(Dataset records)
-.-.-

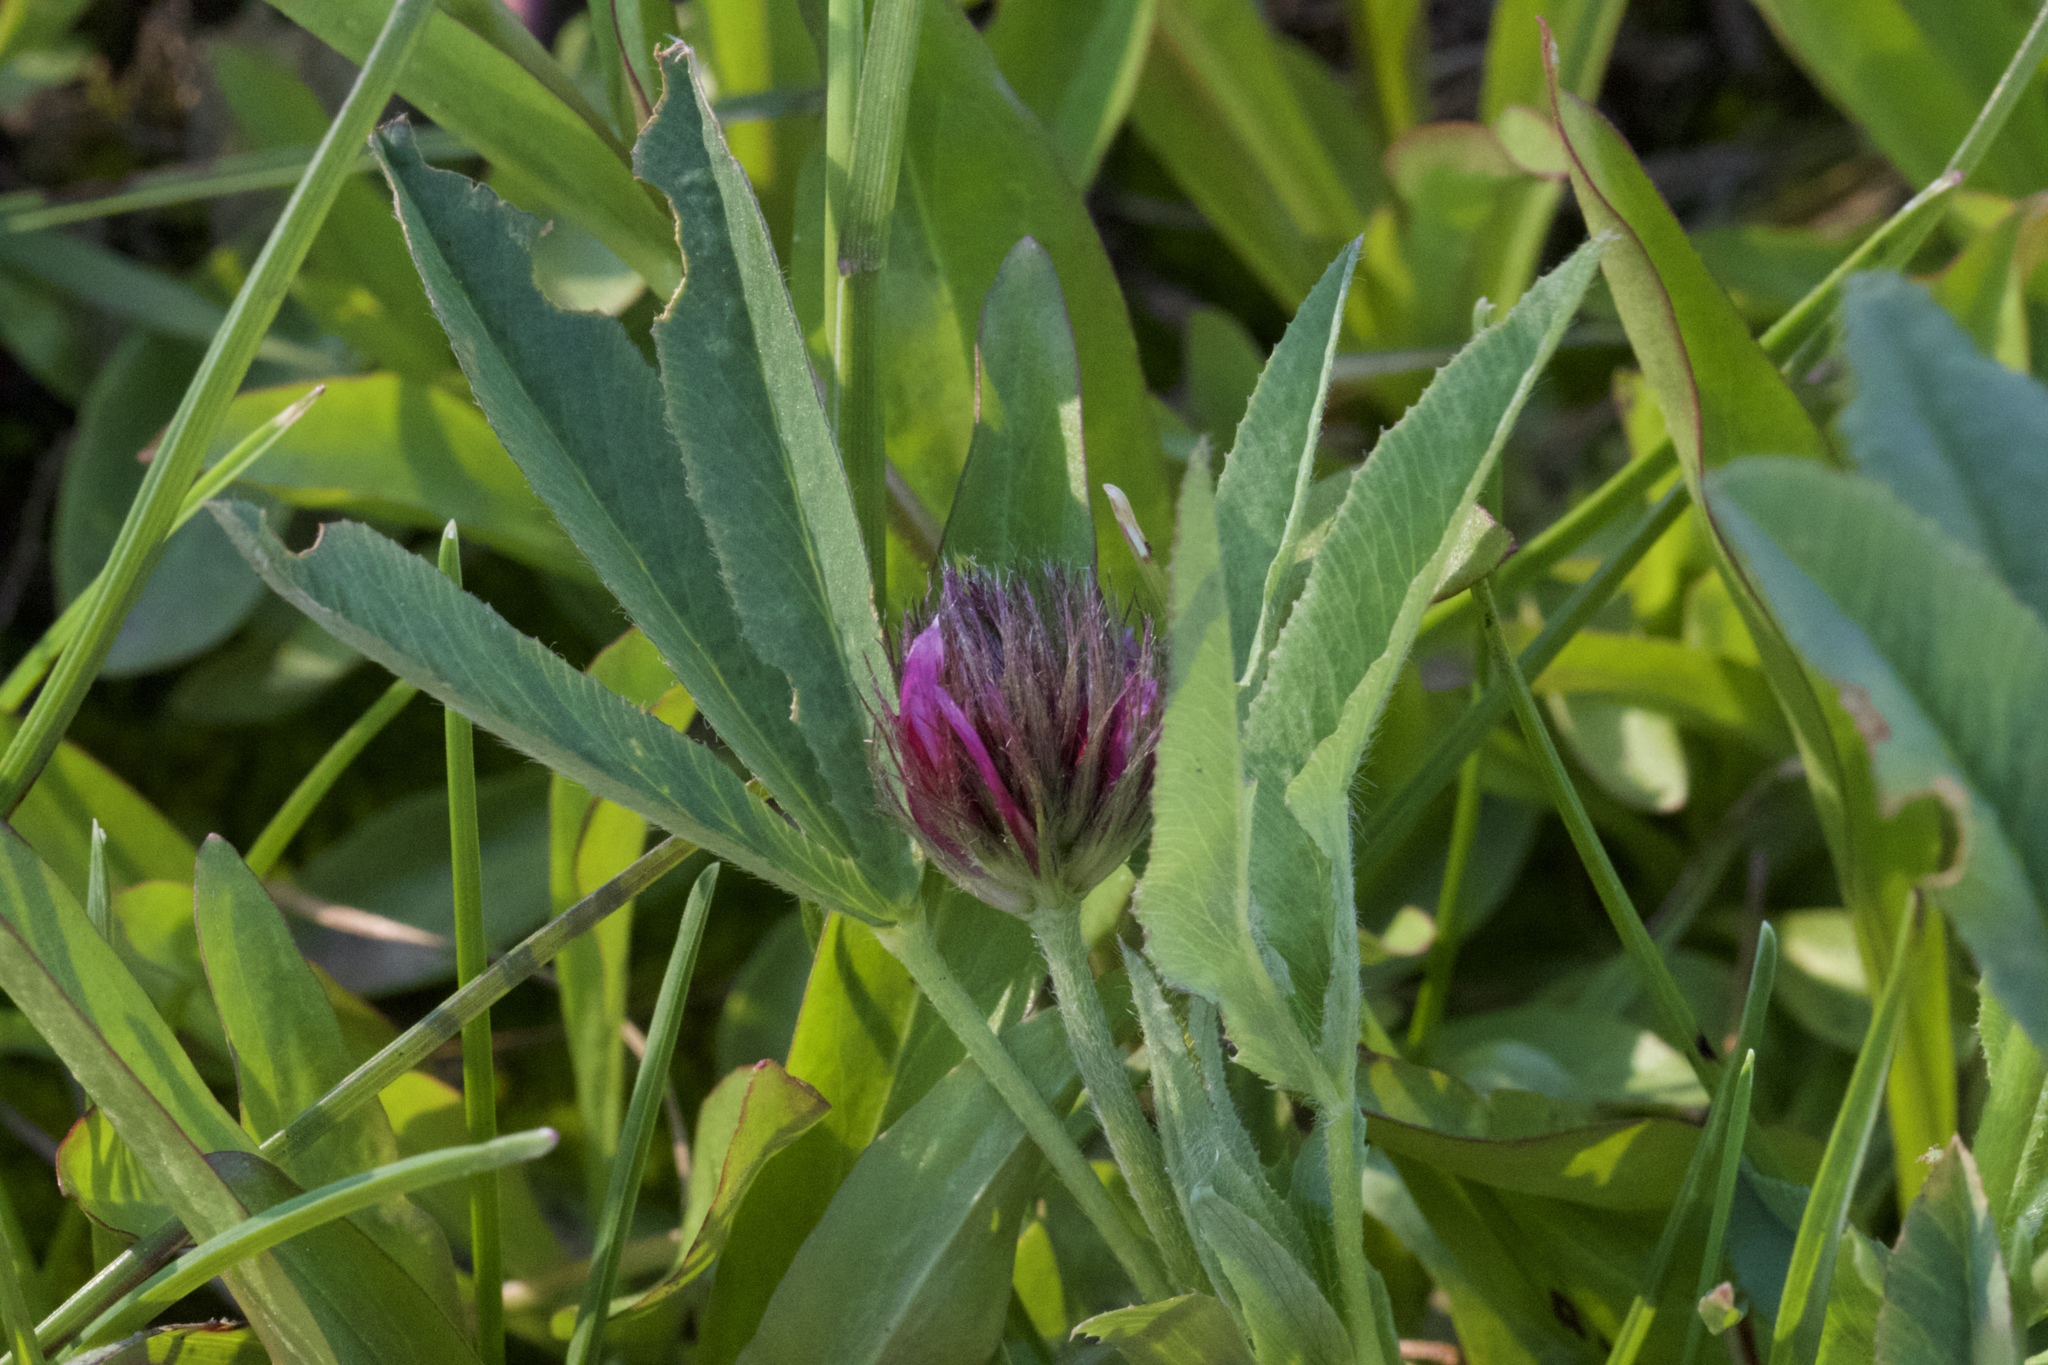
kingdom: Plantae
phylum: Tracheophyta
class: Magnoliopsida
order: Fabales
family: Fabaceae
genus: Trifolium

-.-.-

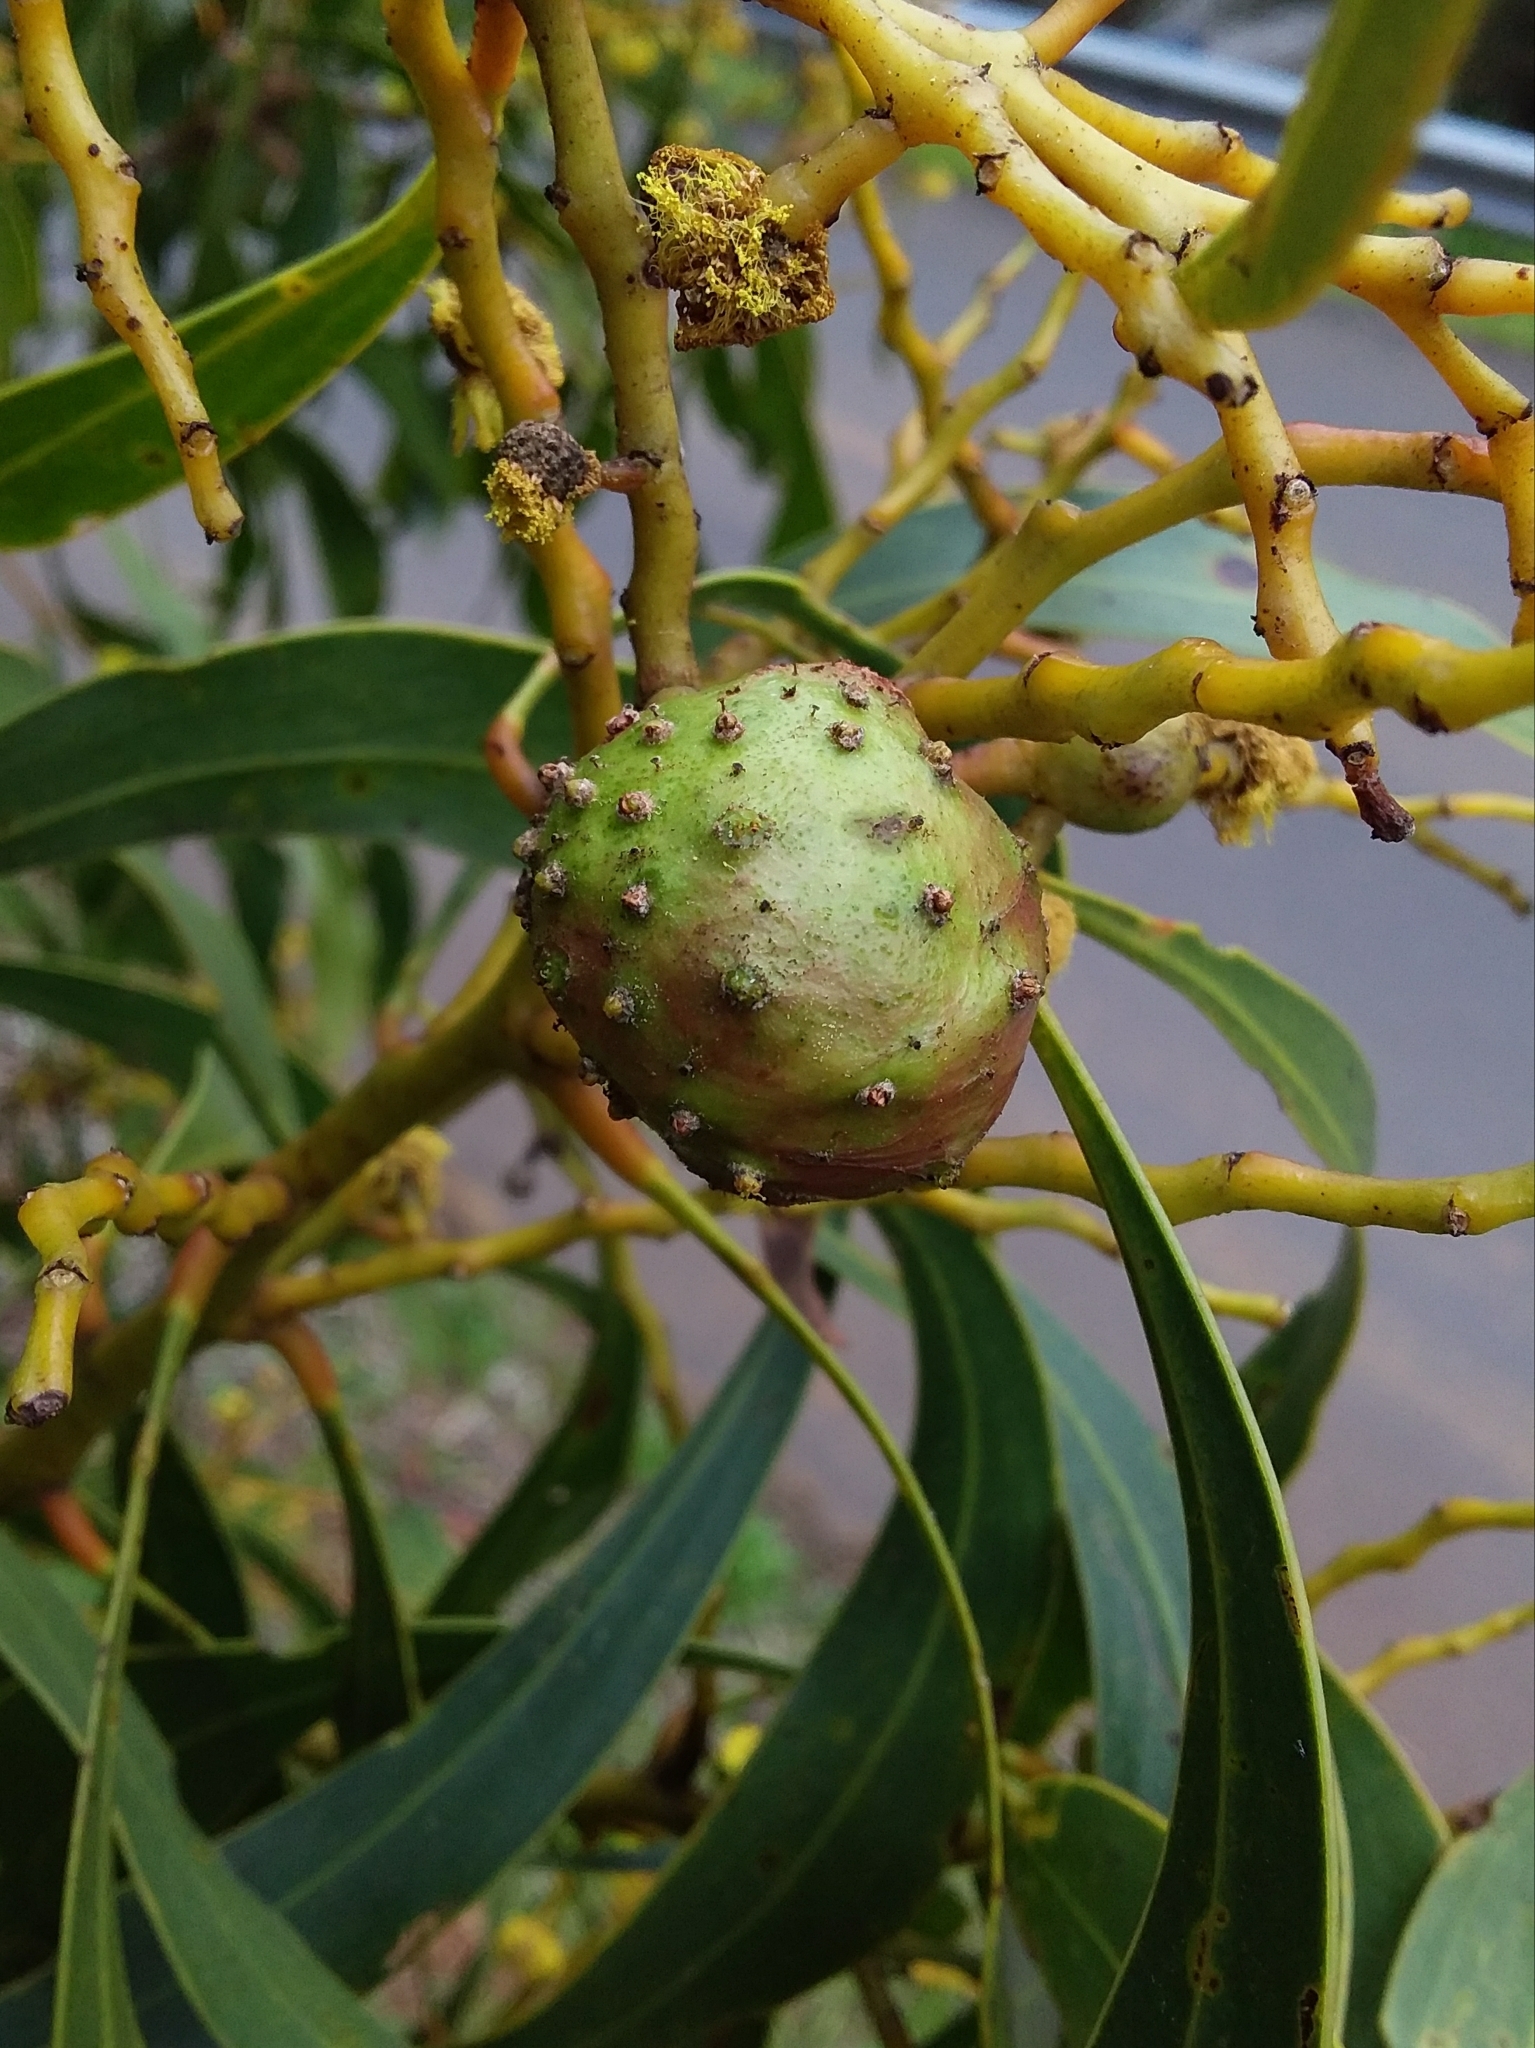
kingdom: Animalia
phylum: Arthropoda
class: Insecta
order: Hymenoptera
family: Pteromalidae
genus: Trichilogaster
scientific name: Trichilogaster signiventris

-.-.-

:: Task directions ::
Write out, word for word, the lines of the data that begin with the line containing "phylum: Arthropoda" and end with the line containing "scientific name: Trichilogaster signiventris", including both of those lines.

:: Result ::
phylum: Arthropoda
class: Insecta
order: Hymenoptera
family: Pteromalidae
genus: Trichilogaster
scientific name: Trichilogaster signiventris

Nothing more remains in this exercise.